“Big Data” has become a phrase that sets itself apart in the tech industry. Unlike a host of other technologies that rise to the spotlight as buzzwords, only to die in the internet’s disposal bin a few years later, big data is actually useful. It is used to make stock market predictions, detect fake news and prevent fraud by fintech companies.
Big data has become so useful that merely having your company associated with the term seemingly makes it more valuable.
With all the success stories we hear, is everything so clear cut? Do all businesses need to integrate big data into their business models if they want to survive the next great internet purge?
Behind the smoke and mirrors.
The sad truth about the big data trend, like so many others that manage to make it to the mainstream, is that a lot of the hype is misplaced. The first headwind companies run into is in the fact that data itself has no inherent value, instead, it’s given value by how it’s used.
Big data involves collecting a mixture of structured and unstructured data and finding a way to convert it into something useful. A lot of startups looking to join the hype around big data collect the data and adopt a platform, only to find they don’t have any real problem to solve. It becomes a classic case of putting the cart before the horse.
So, why is making use of big data such a difficult task? In a nutshell, it’s because running a data-centric organization isn’t about the size of the data. There’s no direct correlation between the amount of data you collect and your relative success in your field. You are more likely to succeed based on the usability of the data you collect, big or small.
Rather than obsess over how much data you have, it makes more sense to collect data you need and use that to make viable business decisions. Even small amounts of data can find use in generating insights that may have a considerable impact on your business in the future.

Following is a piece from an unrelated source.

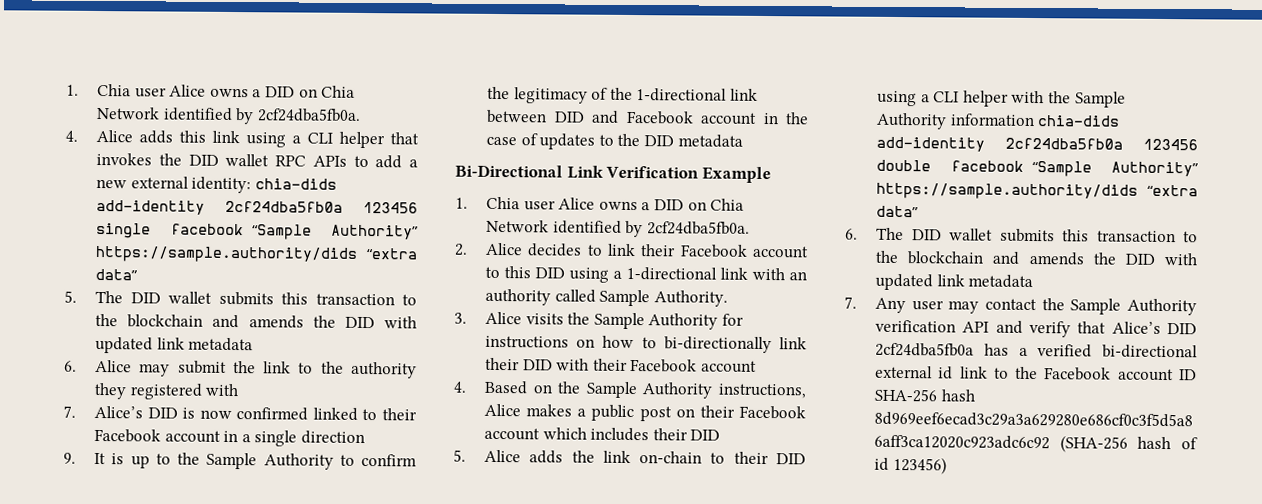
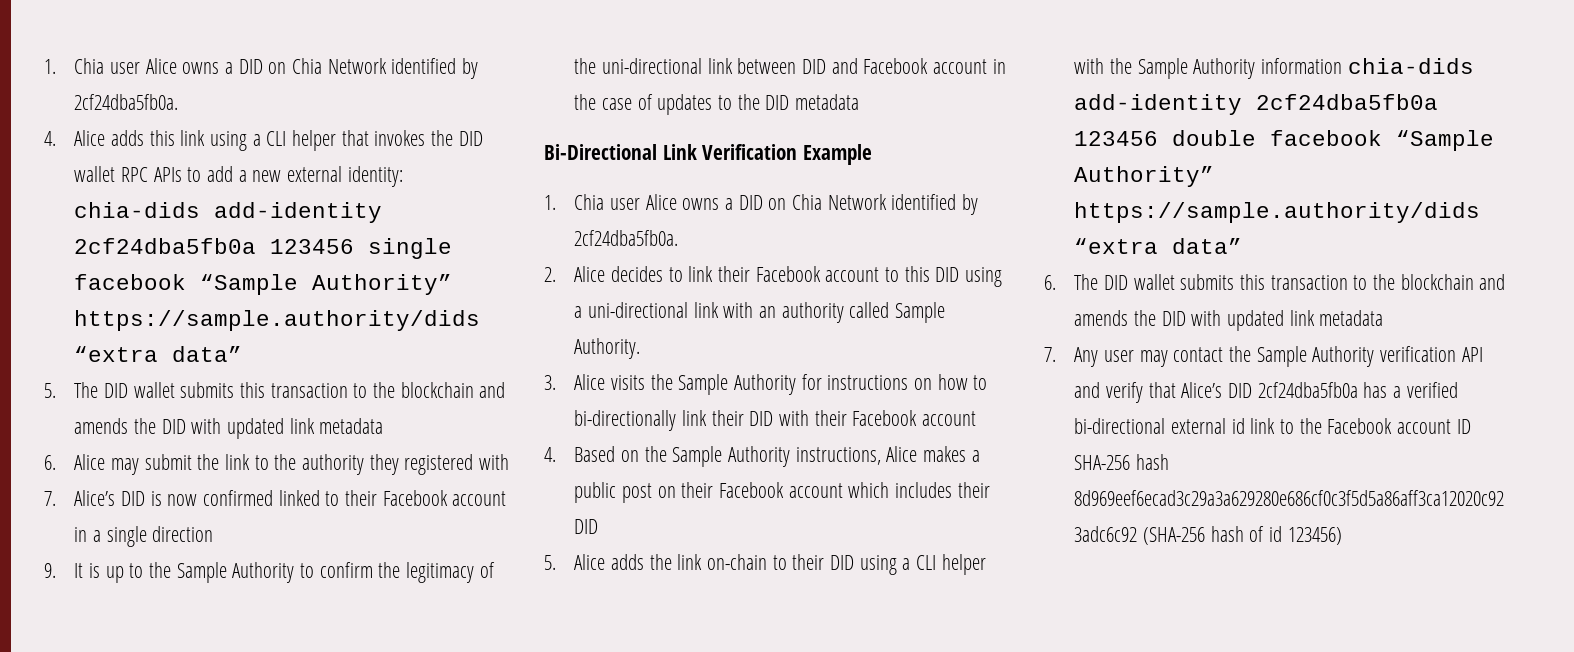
[636,88,728,102] 1-directional -> [601,58,702,74] uni-directional
[626,266,718,281] 1-directional -> [587,302,688,318] uni-directional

Logistics of running a big data platform.
Large companies such as Amazon and Google can look to big data in parts of their organization so that even if it fails, it doesn’t permanently maim their operations.
As you might imagine, startups and SMEs can’t afford such a luxury. Running a big data platform has some serious financial and operational implications a lot of businesses aren’t in a position to deal with.

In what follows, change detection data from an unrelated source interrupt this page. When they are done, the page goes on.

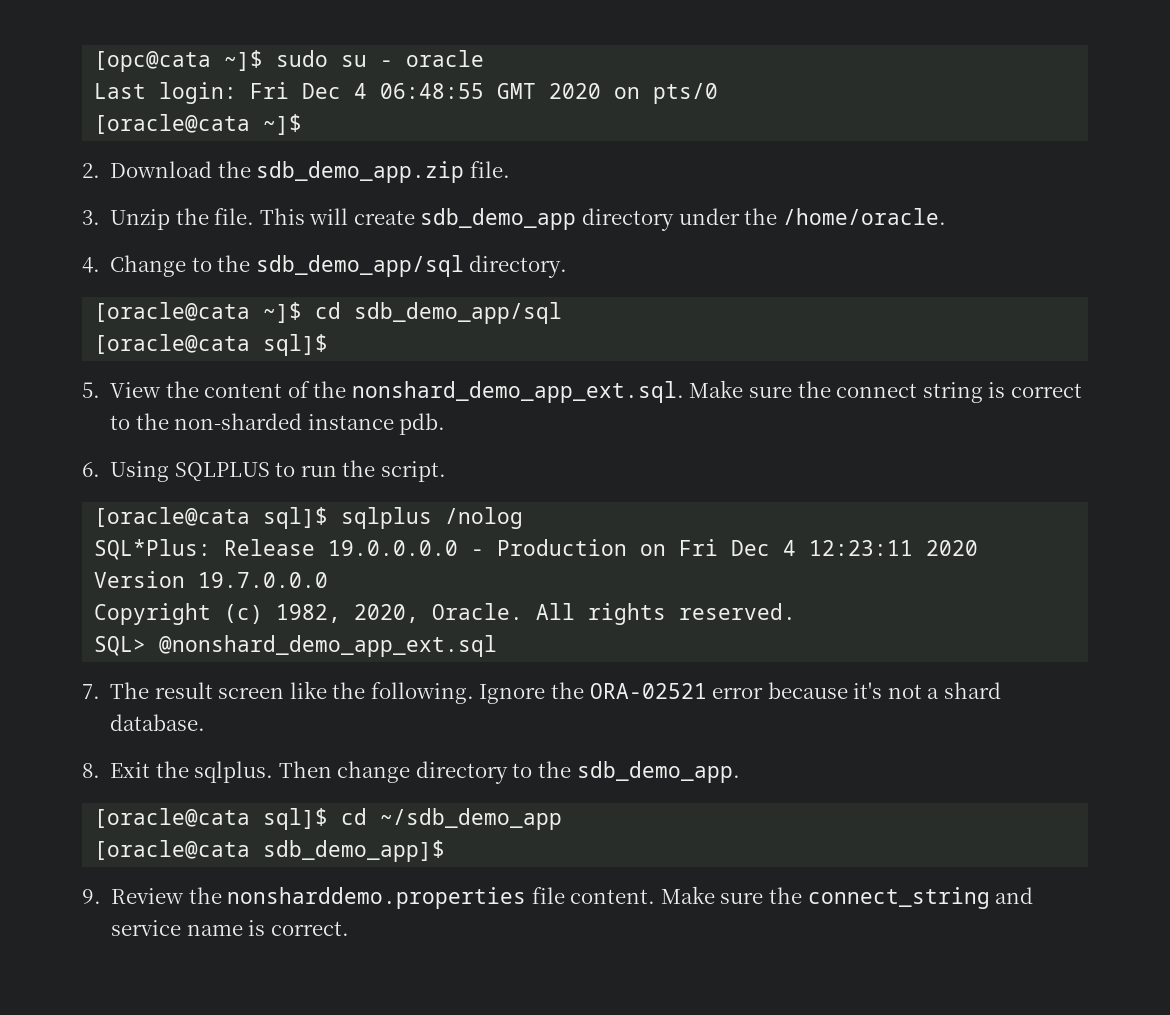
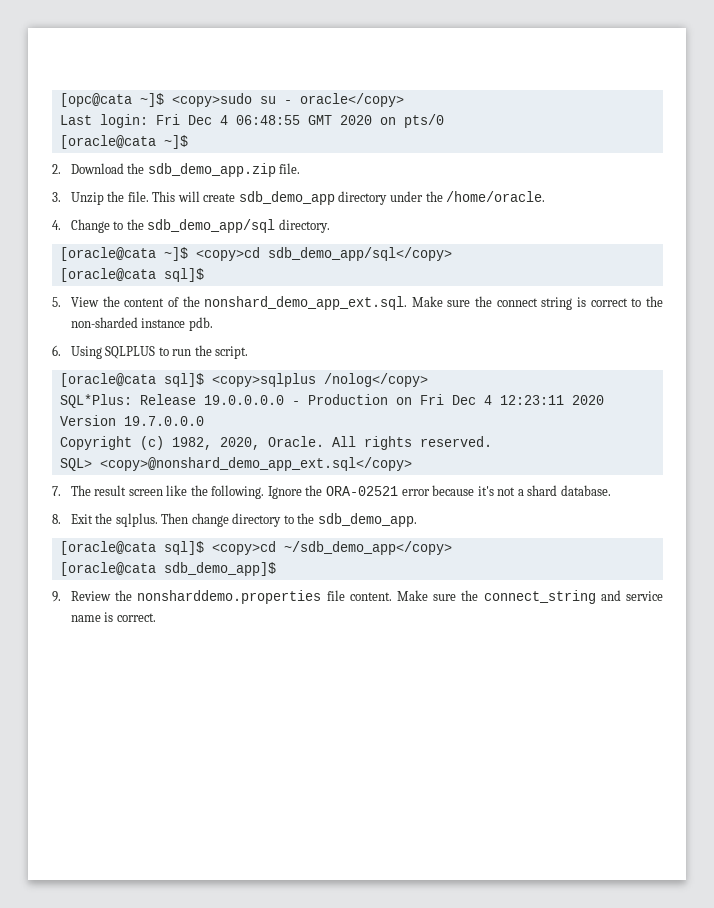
[276,50,329,67] sudo -> [171,93,252,107] <copy>sudo
[406,50,485,67] oracle -> [299,93,404,107] oracle</copy>
[315,302,563,324] cd sdb_demo_app/sql -> [195,247,452,261] <copy>cd sdb_demo_app/sql</copy>
[341,507,524,529] sqlplus /nolog -> [211,373,428,387] <copy>sqlplus /nolog</copy>
[159,635,498,657] @nonshard_demo_app_ext.sql -> [99,457,412,471] <copy>@nonshard_demo_app_ext.sql</copy>
[341,808,563,830] cd ~/sdb_demo_app -> [211,541,452,555] <copy>cd ~/sdb_demo_app</copy>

To illustrate, consider two technologies that continue to generate a lot of headlines in the data science world today: Hadoop vs Spark. Hadoop is the original big data framework, and Spark is the quiet kid that suddenly hit puberty and suddenly everyone started to notice.
Hadoop is infamously difficult to set up – even a single cluster may require days’ worth of editing and tweaking before you finally get it right. This will end up costing the company money, time and human resources better spent elsewhere.

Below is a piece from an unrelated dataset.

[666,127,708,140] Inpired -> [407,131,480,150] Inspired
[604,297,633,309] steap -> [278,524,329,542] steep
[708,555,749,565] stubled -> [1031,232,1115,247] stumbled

Spark rose to fame partly due to its abstraction of the complicated parts of setting up and maintaining Hadoop. No Hadoop-Spark configuration is strictly necessary, so a lot of developers end up dropping Hadoop altogether.
Spark runs most of its processes in-memory, granting it somewhere 100x the speed Hadoop offers. The problem with running Spark clusters is that it’s extremely expensive. RAM isn’t cheap.
Getting the right data for the job.
The above argument shouldn’t imply that big data in its present state is useless. Far from it. In the search for the right kind of data to maximize your company’s potential, the right data might be big, or it might be small. What gives you the competitive edge is finding the data that is so critical it places you in a better position than rivals.
You can decide whether or not you need big data in a relatively simple 3-step process:
Understand the problem you want to solve: The first step is to understand the problem that needs solving sufficiently. A proper understanding informs the kind of problem-solving approach you are going to apply: is it a big data problem or not?
A fundamental problem with big data is the way it was named. Rather than lay emphasis on the three parameters that define it – volume, variability and velocity – it pays too much attention to the foremost factor.
Just because you deal with a large amount of data doesn’t mean you are dealing with big data. And even then, you need to understand that it may not necessarily need a Hadoop or Spark approach.
For instance, if you have terabytes of information you store in a data warehouse that needs to querying ever so often, you don’t have a big data problem per se.
Just because your company has been around for a while and managed to amass a wealth of information doesn’t suddenly make you a bid data firm. It also depends on how complex the queries are (variability) and how quickly they come in (velocity).
Decide the kind of data you need: There are three separate factors that should be put in consideration when deciding the kind of data to collect:
- Who the target audience is.
- What their preferences are.
- What motivates them to use your platform.
Here, Uber is a perfect example of companies that amass a lot of data each day, but would realistically be fine either way. Their customers are people that want a quick ride, so personal information like location is necessary.
Customer preferences include where they want to be picked up and dropped, and they are motivated by convenience and lower prices.
Deliver relevant information: Ultimately, the value of your data depends on how you use it. A common way of using this data is delivering relevant information to the customer. Inspire your customers to keep using your platform by presenting them with information that shows you understand them.
This is usually employed based on physical location, personal interests and environmental influence. You don’t necessarily need big data to implement such a solution.